• WORK ORDER:
Sort through the data and copy the lines holding the word "innerHTML".

.....

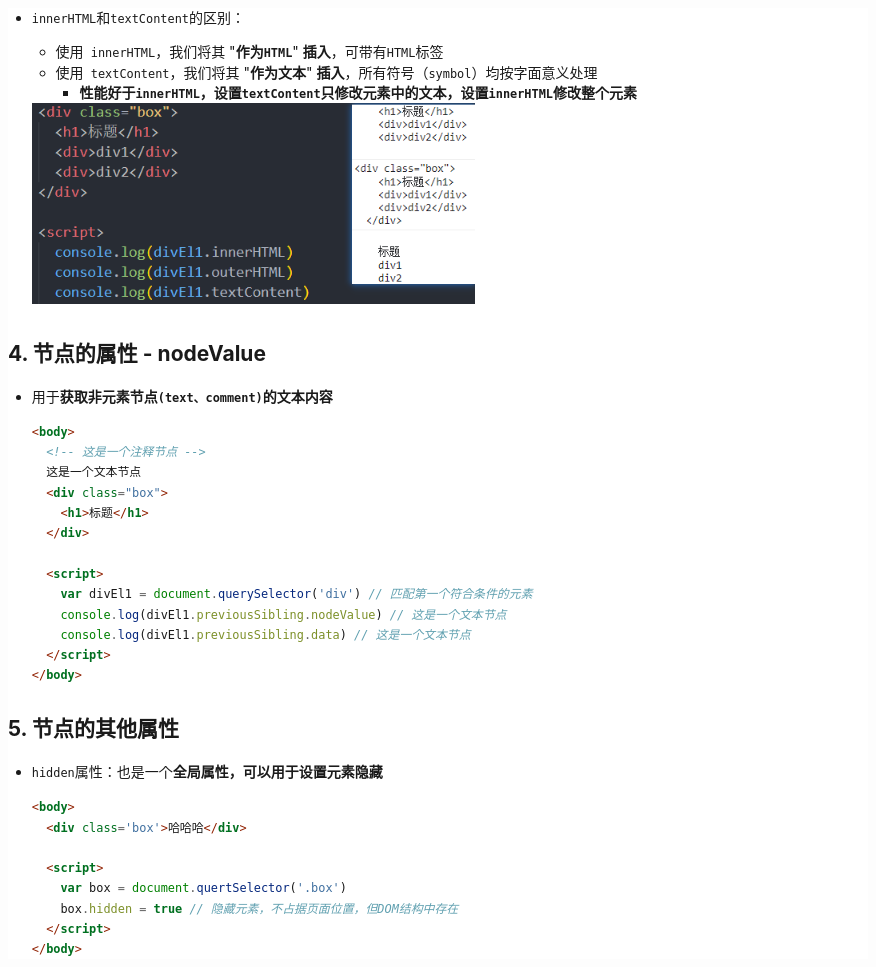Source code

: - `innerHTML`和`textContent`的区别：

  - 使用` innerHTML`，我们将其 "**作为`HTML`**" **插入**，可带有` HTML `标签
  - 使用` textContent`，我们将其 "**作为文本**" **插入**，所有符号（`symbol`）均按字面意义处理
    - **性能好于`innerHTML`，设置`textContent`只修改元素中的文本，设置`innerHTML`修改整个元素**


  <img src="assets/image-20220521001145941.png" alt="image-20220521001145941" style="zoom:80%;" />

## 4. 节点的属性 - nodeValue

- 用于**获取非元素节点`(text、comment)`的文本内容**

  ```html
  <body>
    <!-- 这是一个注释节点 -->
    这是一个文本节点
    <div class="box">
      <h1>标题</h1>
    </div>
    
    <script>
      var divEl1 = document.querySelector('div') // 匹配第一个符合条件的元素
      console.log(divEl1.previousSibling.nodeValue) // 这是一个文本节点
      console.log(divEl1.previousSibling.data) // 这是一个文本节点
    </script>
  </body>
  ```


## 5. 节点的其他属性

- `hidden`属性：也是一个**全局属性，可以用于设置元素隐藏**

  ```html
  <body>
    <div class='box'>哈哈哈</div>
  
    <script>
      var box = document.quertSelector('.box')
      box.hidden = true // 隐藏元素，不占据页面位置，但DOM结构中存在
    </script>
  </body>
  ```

.....

• EXERCISE RESPONSE:
: - `innerHTML`和`textContent`的区别：
  - 使用` innerHTML`，我们将其 "**作为`HTML`**" **插入**，可带有` HTML `标签
    - **性能好于`innerHTML`，设置`textContent`只修改元素中的文本，设置`innerHTML`修改整个元素**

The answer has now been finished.